Is it a sin? March 22, 2013

Ronald Sider had lunch with Robert Putnam, American sociologist, and Putnam asked him an important question:

Is our economic inequality a sin? What do you think and why?

Putnam is appalled at the radical lack of equality of opportunity in the U.S. today, and he wanted to know if evangelical preachers would dare to say what his pastor said when he was a teenager. Putnam told me that back then, in the midst of Martin Luther King’s great campaign against segregation, his devout Methodist pastor dared to preach that “racism is a sin.”

Professor Putnam asked me, as an evangelical, whether evangelical pastors today would be ready to declare today’s great economic inequality of opportunity a sin. That’s a great question…..

So how should we evaluate the extreme inequality in income, wealth and power in the U.S. today?
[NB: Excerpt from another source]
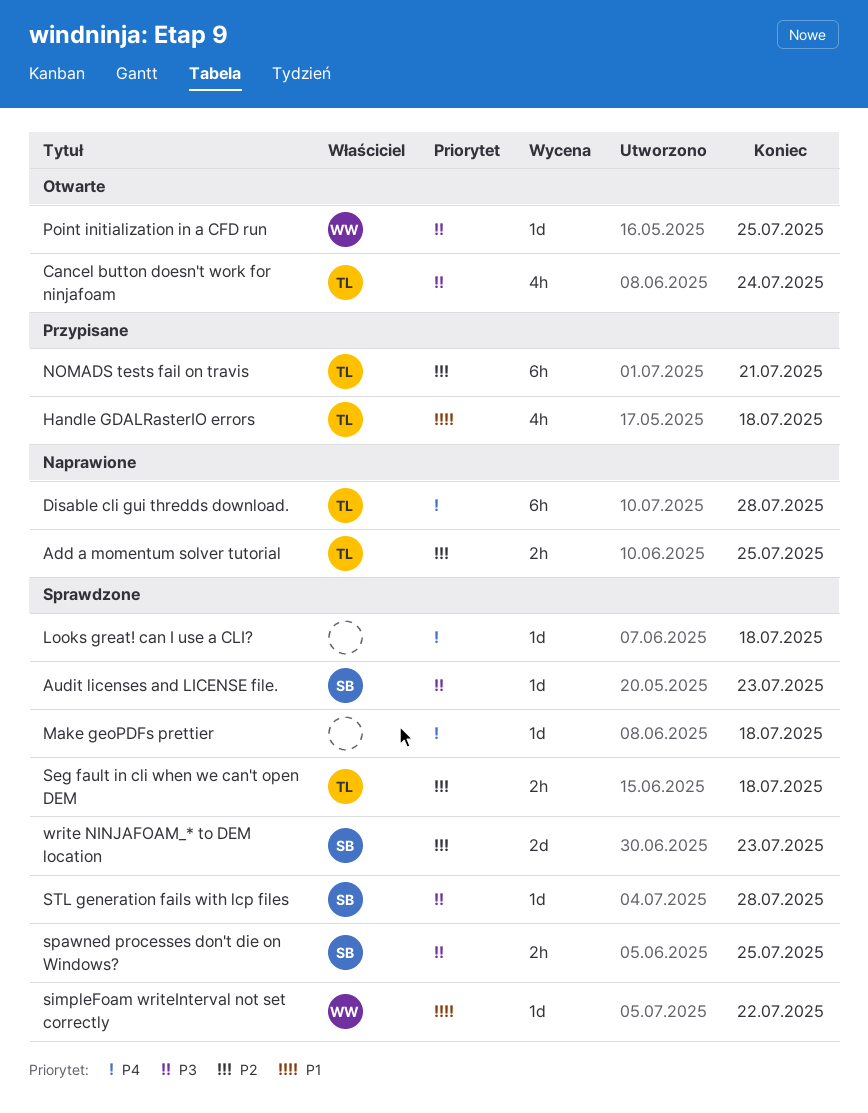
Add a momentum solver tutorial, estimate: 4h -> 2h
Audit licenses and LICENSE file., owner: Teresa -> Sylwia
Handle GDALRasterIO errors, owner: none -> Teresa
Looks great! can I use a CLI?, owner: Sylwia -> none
  • American economic inequality today is greater than at any time since 1928 — just before the Great Depression.
  • In 2004, the richest .1 percent had more income than the poorest 120 million. If you divided the total U.S. income among 1,000 people, the richest person (one person!) would have as much income as the poorest 387!
  • Between 1993 and 2007, more than half of all the increase in income in the U.S. went to the richest 1 percent. Between 2002 and 2007, 66 percent of all increased income went to the richest 1 percent. And in 2009-2010, 93 percent of all the increased income in the U.S. went to the richest 1 percent.
  • The richest 1 percent of Americans own more than the bottom 90 percent.
  • Over the last three decades, the average annual income of the richest 1 percent has jumped by $700,000 while the average Joe has actually lost ground.
  • The poorest 20 percent had less income in 2009 than they did in 1979.
  • More than 46 million Americans are in poverty.

Today there is much greater inequality and less equality of opportunity in the U.S. than in “aristocratic” Europe….

It is time for evangelical preachers to label today’s gross inequality what it is: SIN. If we believe what the Bible says about God’s concern for the poor; if we believe what the Bible says about justice; then we must denounce the gross inequality of opportunity and income in our country today as blatantly sinful.